*과제 1*: 시험키트에 관한 글에서 양고추냉이 과산화제는 어떤 효소의 예로 괄호 안에 나오나요?
*과제 2*: 시험키트에 관한 글을 "제23항에 있어서, DNA는"라는 말이 있는 곳부터 다시 쓰고 "포함하는 것을 특징으로 하는 시험키트."라는 말 뒤에서 끝내세요. 그 안의 "시험키트"는 모두 "검사키트"로 바꾸세요.
*과제 3*:
다음 (a), (b), (c)가 시험키트에 관한 글과 맞는지 각각 예 또는 아니요로 답하고, 근거가 되는 글의 말을 그대로 따옴표 안에 옮기세요.
(a) 표지인자는 항원일 수 있다.
(b) 루시퍼라제는 표지인자로 고를 수 있는 효소에 들어 있다.
(c) DNA가 암호화하는 키메라리셉터는 한 리셉터의 리간드-결합부위만으로 이루어진다.

*문서 발췌*:
제23항에 있어서, DNA는 티로신키나제리셉터, G-단백질 연결 리셉터, 티로신키나제 활성화 리셉터, 티로신포스파타제리셉터, 전사인자, 스테로이드리셉터, 암유전자 또는 리간드- 또는 전압-게이트 이온 통로, 또는 한 리셉터의 리간드- 결합부위와 다른 리셉터의 신호전달부위로 이루어진 키메라리셉터를 암호화하는 것을 특징으로 하는 시험키트.
제23항에 있어서, 세포증식을 자극하는 리셉터의 아고니스트들 더 포함하는 것을 특징으로 하는 시험키트.
제23항에 있어서, 표지인자는 트랜스펙션된 리셉터 DNA, 전사된 리셉터 mRNA, 효소, 결합 단백질 또는 항원인 것을 특징으로 하는 시험키트.
제26항에 있어서, 표지인자는 포스파타제(산성 또는 알칼리성 포스파타제와 같은), β-갈락토시다제, 우레아제, 글루코스산화제, 탄소무수화제, 아세틸콜린에스테르화제, 글루코아밀라제, 말레이트탈수소화제, 글루코스-6-인산탈수소화제, β-글루코시다제, 프로테아제, 피루브산염 탈탄산화제, 에스테라제, 루시퍼라제, 알코올 탈수소화제, 또는 과산화제(양고추냉이 과산화제와 같은)로 구성된 군으로부터 선택된 효소인 것을 특징으로 하는 시험키트.

[데이터셋 항목]
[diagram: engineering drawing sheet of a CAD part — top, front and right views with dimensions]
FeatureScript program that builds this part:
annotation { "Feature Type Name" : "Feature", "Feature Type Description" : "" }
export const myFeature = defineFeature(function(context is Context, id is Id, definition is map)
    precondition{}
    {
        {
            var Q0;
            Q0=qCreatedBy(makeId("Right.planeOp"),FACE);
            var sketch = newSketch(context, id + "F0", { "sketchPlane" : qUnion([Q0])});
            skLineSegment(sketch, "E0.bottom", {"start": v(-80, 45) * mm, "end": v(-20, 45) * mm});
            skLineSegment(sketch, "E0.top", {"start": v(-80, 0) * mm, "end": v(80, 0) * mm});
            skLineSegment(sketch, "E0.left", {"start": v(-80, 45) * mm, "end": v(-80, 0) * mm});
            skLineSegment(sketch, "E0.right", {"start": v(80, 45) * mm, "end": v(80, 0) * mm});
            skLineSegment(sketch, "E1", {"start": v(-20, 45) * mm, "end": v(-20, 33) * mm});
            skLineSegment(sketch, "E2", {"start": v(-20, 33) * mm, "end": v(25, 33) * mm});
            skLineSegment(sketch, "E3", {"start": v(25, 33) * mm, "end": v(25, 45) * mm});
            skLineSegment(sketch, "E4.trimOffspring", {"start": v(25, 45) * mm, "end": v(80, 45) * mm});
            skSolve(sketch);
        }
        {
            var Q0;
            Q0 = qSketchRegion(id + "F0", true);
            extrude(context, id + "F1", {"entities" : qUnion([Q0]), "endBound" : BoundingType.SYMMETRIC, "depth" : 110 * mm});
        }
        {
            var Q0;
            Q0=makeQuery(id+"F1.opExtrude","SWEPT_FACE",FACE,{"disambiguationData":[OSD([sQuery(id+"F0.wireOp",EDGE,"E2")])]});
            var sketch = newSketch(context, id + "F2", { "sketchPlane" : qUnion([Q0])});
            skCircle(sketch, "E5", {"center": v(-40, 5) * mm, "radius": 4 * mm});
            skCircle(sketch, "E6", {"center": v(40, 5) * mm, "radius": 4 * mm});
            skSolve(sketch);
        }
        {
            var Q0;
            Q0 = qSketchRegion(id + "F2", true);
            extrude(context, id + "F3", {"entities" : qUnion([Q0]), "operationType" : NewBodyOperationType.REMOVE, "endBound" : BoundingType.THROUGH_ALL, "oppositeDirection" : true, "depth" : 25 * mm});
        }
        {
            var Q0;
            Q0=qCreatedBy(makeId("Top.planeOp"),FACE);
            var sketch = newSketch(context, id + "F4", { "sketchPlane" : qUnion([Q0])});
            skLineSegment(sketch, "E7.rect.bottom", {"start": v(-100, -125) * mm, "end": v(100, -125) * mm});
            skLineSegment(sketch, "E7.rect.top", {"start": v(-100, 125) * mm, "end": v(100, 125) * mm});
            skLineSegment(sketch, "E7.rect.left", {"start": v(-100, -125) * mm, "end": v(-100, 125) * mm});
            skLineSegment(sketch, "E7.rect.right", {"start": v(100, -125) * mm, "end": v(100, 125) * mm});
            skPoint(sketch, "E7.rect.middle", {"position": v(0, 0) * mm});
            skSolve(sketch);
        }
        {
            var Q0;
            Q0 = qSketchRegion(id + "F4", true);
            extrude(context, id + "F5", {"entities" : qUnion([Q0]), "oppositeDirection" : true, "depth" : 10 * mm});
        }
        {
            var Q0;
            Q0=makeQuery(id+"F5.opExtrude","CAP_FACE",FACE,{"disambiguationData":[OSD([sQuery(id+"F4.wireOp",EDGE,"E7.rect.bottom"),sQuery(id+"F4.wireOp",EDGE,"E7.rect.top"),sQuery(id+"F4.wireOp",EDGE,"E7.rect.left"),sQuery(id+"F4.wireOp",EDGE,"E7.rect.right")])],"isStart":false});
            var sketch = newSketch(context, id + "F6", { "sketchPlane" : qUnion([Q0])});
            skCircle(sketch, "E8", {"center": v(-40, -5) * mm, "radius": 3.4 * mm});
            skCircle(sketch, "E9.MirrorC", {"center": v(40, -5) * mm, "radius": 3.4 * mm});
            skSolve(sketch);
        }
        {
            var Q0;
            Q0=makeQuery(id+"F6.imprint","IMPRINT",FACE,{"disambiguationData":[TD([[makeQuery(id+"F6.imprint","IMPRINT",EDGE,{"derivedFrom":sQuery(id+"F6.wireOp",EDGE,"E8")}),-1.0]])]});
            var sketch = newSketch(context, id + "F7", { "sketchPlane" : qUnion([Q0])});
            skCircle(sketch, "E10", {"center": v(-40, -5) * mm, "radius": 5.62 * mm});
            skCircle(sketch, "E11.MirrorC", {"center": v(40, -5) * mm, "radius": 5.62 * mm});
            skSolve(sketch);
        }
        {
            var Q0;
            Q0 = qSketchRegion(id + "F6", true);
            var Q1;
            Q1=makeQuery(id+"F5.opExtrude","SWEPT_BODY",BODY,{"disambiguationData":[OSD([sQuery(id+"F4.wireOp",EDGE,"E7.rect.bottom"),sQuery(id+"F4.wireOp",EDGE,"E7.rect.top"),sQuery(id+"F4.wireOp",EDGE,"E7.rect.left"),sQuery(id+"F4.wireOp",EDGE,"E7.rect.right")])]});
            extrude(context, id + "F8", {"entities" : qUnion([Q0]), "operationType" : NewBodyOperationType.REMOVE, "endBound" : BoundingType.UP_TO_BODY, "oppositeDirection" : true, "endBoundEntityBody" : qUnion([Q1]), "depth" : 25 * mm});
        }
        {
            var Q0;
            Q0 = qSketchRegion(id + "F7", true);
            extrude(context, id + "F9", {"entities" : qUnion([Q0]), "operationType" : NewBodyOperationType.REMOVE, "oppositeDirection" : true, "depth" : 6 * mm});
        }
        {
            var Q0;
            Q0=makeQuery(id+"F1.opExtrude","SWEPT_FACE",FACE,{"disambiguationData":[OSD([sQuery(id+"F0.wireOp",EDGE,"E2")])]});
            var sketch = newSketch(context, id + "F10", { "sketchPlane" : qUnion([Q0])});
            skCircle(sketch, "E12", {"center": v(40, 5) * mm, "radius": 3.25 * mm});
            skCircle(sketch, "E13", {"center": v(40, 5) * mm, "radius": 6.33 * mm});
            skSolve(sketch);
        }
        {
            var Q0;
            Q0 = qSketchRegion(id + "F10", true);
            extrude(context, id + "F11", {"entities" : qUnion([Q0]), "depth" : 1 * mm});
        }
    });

*예상 답 1*: 과산화제의 예로 나옵니다.

*예상 답 2*:
제23항에 있어서, DNA는 티로신키나제리셉터, G-단백질 연결 리셉터, 티로신키나제 활성화 리셉터, 티로신포스파타제리셉터, 전사인자, 스테로이드리셉터, 암유전자 또는 리간드- 또는 전압-게이트 이온 통로, 또는 한 리셉터의 리간드- 결합부위와 다른 리셉터의 신호전달부위로 이루어진 키메라리셉터를 암호화하는 것을 특징으로 하는 검사키트.
제23항에 있어서, 세포증식을 자극하는 리셉터의 아고니스트들 더 포함하는 것을 특징으로 하는 검사키트.

*예상 답 3*:
(a) 예. "결합 단백질 또는 항원인 것을 특징으로 하는 시험키트"
(b) 예. "루시퍼라제"
(c) 아니요. "한 리셉터의 리간드- 결합부위와 다른 리셉터의 신호전달부위로 이루어진 키메라리셉터"